Design/methodology/approach
We surveyed 670 consumers and estimate structural equation models and repeated-measures ANOVAs to determine how short passages employing alternate impression management tactics influence consumers’ perceptions, attitudes and purchase intentions.
Findings
Results reveal that each impressions management tactic (i.e. ingratiation, intimidation, organizational promotion, supplication and exemplification) influences consumer perceptions, attitudes and intentions. The authors compare differences in how the impressions management tactics influence each stage of the perception-attitude-intentions model and find evidence that initial differences in perceptions favoring ingratiation and exemplification appeals become magnified for purchase intentions.
Research limitations/implications
Recent calls for research focus on an understanding of how consumers process information on reduced-content platforms of small-screened mobile devices.
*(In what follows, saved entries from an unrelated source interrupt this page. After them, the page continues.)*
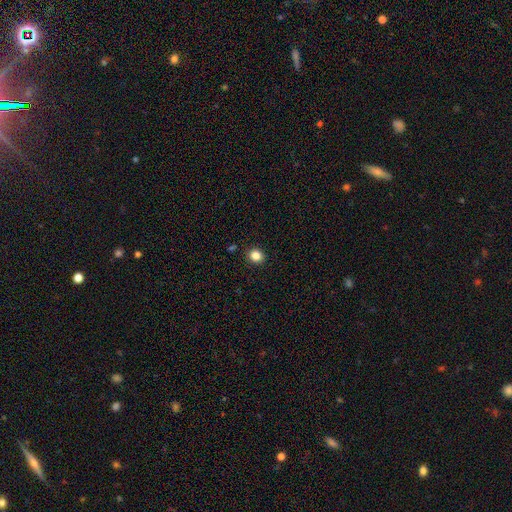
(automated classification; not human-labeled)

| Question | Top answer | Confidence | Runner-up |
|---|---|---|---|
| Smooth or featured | smooth | 84% | star or artifact (11%) |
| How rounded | round | 74% | in between (25%) |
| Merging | none | 91% | minor disturbance (6%) |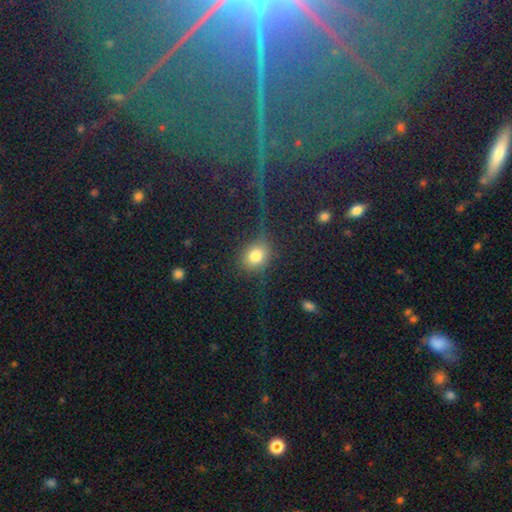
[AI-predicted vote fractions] Q: Smooth or featured?
A: smooth (74%); runner-up: star or artifact (16%)
Q: How rounded?
A: round (63%); runner-up: in between (34%)
Q: Merging?
A: none (60%); runner-up: major disturbance (19%)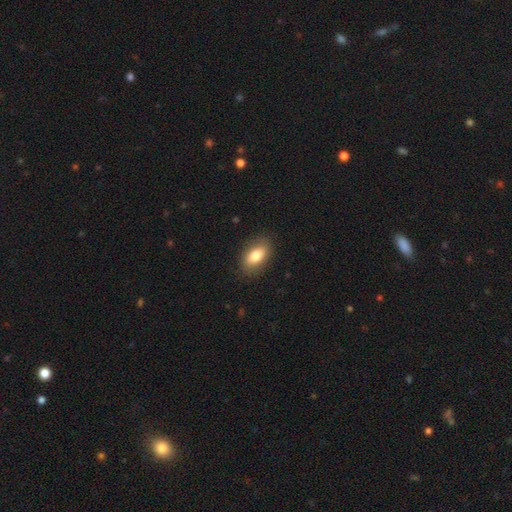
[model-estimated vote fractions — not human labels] Smooth or featured? Predicted: smooth (p=0.79). How rounded? Predicted: in between (p=0.90). Merging? Predicted: none (p=0.83).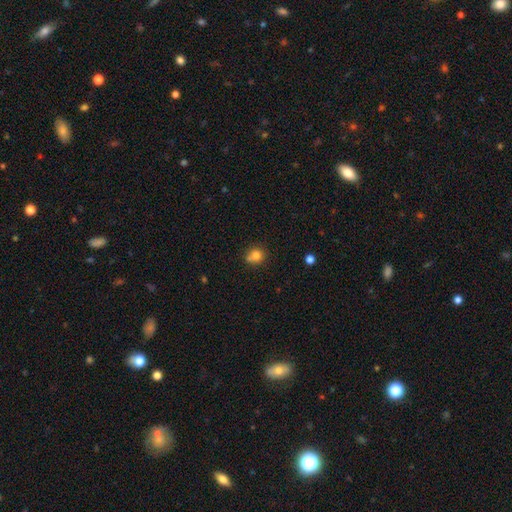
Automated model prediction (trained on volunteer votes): Smooth or featured?
  - smooth: 78% *
  - star or artifact: 12%
  - featured or disk: 10%
How rounded?
  - round: 80% *
  - in between: 19%
  - cigar-shaped: 1%
Merging?
  - none: 57% *
  - merger: 21%
  - minor disturbance: 17%
  - major disturbance: 5%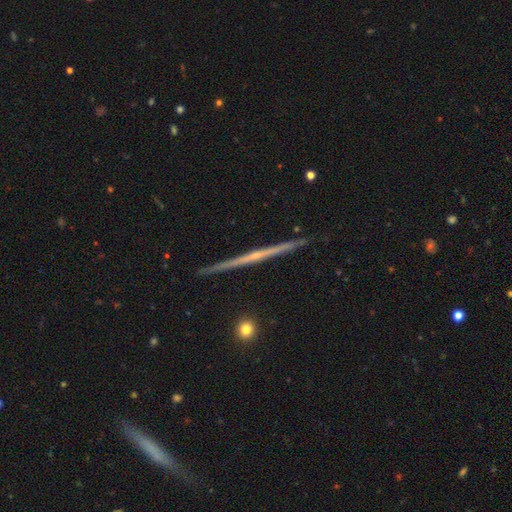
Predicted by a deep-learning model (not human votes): Smooth or featured?
  - featured or disk: 80% *
  - smooth: 15%
  - star or artifact: 6%
Edge-on disk?
  - yes: 99% *
  - no: 1%
Edge-on bulge?
  - none: 58% *
  - rounded: 37%
  - boxy: 5%
Merging?
  - none: 92% *
  - minor disturbance: 5%
  - merger: 1%
  - major disturbance: 1%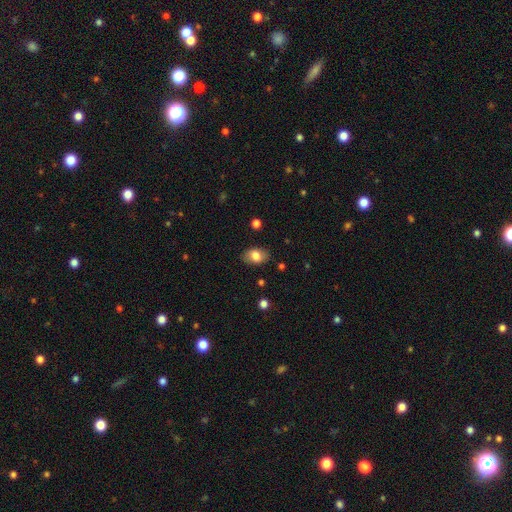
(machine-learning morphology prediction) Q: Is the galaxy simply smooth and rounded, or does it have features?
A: smooth — 79%.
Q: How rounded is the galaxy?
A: in between — 85%.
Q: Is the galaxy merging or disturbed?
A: none — 84%.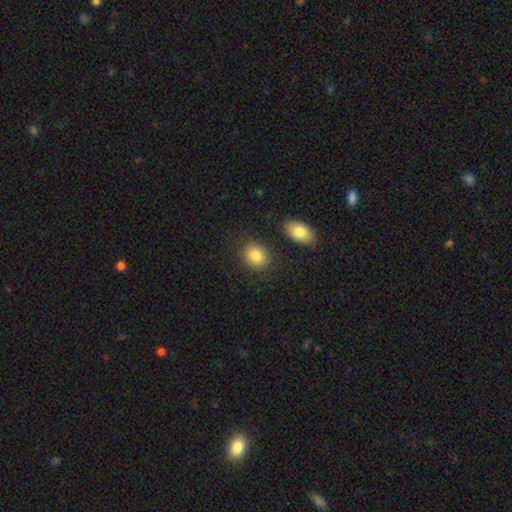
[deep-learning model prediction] The model was most divided on "how rounded": round: 51%, in between: 48%, cigar-shaped: 1%. More confident: smooth or featured — smooth (84%); merging — none (82%).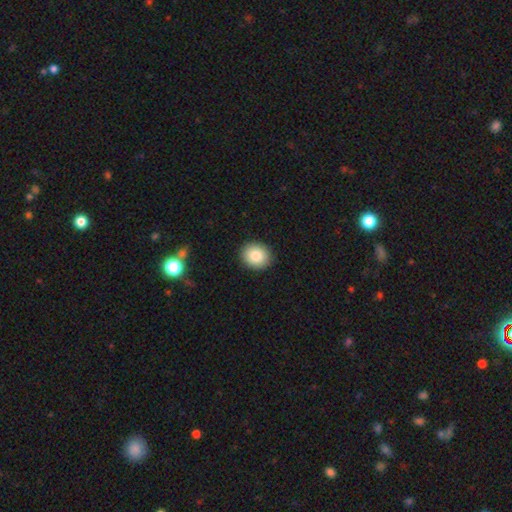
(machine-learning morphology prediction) smooth-or-featured: smooth: 84% | star or artifact: 9% | featured or disk: 7%
  how-rounded: round: 73% | in between: 26% | cigar-shaped: 1%
  merging: none: 91% | minor disturbance: 7% | major disturbance: 2% | merger: 1%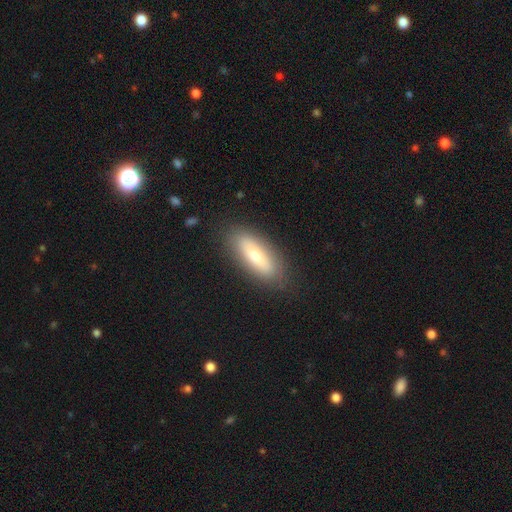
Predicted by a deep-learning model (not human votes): smooth-or-featured: smooth: 71% | featured or disk: 22% | star or artifact: 6%
  how-rounded: in between: 58% | cigar-shaped: 40% | round: 2%
  merging: none: 84% | minor disturbance: 11% | major disturbance: 3% | merger: 1%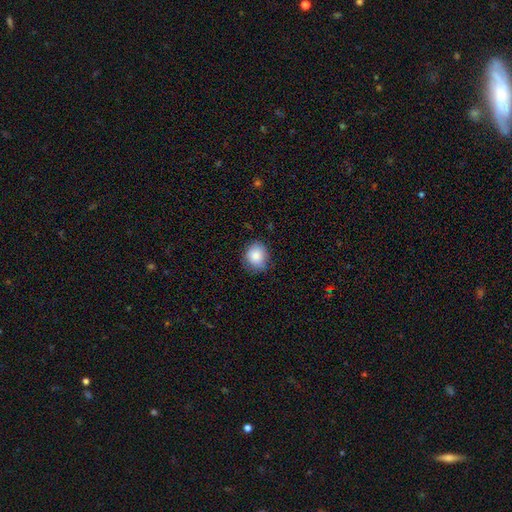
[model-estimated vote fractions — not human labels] smooth_or_featured: smooth (p=0.85) [alt: star or artifact p=0.08]
how_rounded: round (p=0.68) [alt: in between p=0.31]
merging: none (p=0.76) [alt: minor disturbance p=0.19]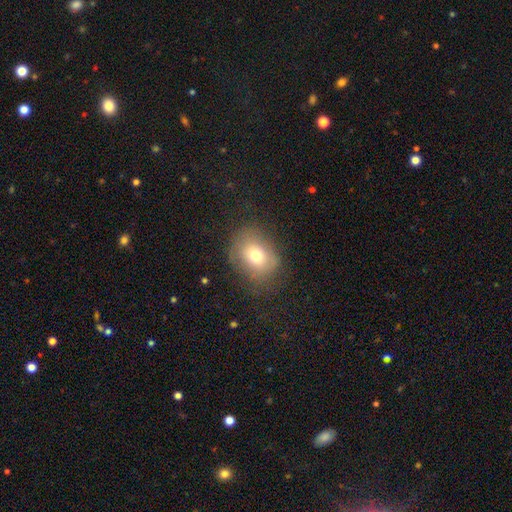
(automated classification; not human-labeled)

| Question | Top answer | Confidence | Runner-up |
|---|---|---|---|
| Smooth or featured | smooth | 71% | featured or disk (17%) |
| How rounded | in between | 55% | round (44%) |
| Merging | none | 69% | minor disturbance (20%) |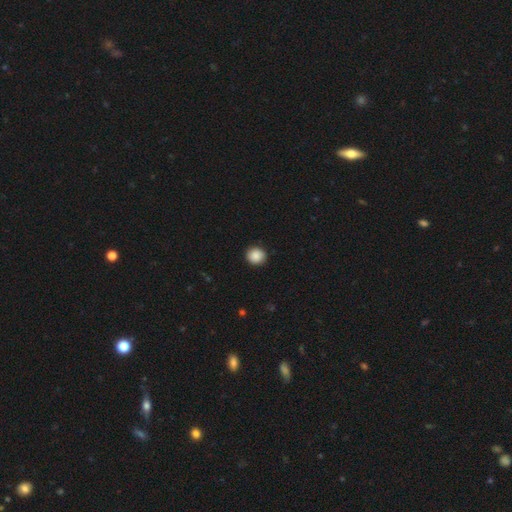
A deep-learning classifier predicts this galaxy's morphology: Q: Smooth or featured?
A: smooth (89%); runner-up: star or artifact (8%)
Q: How rounded?
A: round (87%); runner-up: in between (12%)
Q: Merging?
A: none (90%); runner-up: minor disturbance (7%)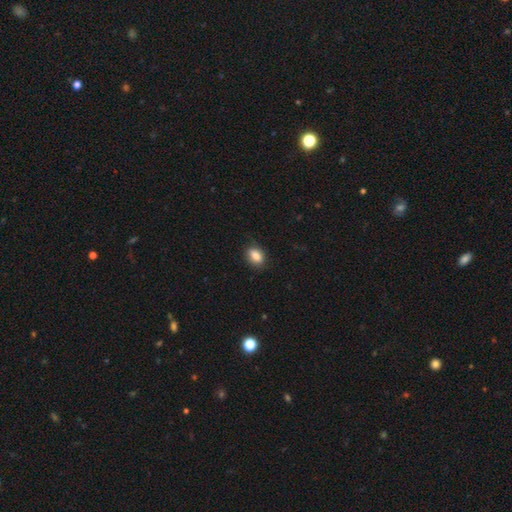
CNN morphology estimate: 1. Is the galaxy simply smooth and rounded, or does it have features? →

These results provide empirical evidence of the use of impression management and the difference between five impression management tactics on enhancing consumer perception-attitude-intentions model.
Practical implications
The results of this study will provide marketers with insights to optimize communications and corporate brands with consumers over mobile media.
Originality/value
This paper adds to the nascent yet vital literature on mobile marketing by focusing on how impression management tactics influence perceptions, attitudes and intentions through the short message characteristic of mobile platforms. The authors develop a framework for how corporate brand management can strategically use impressions management tactics in this novel domain.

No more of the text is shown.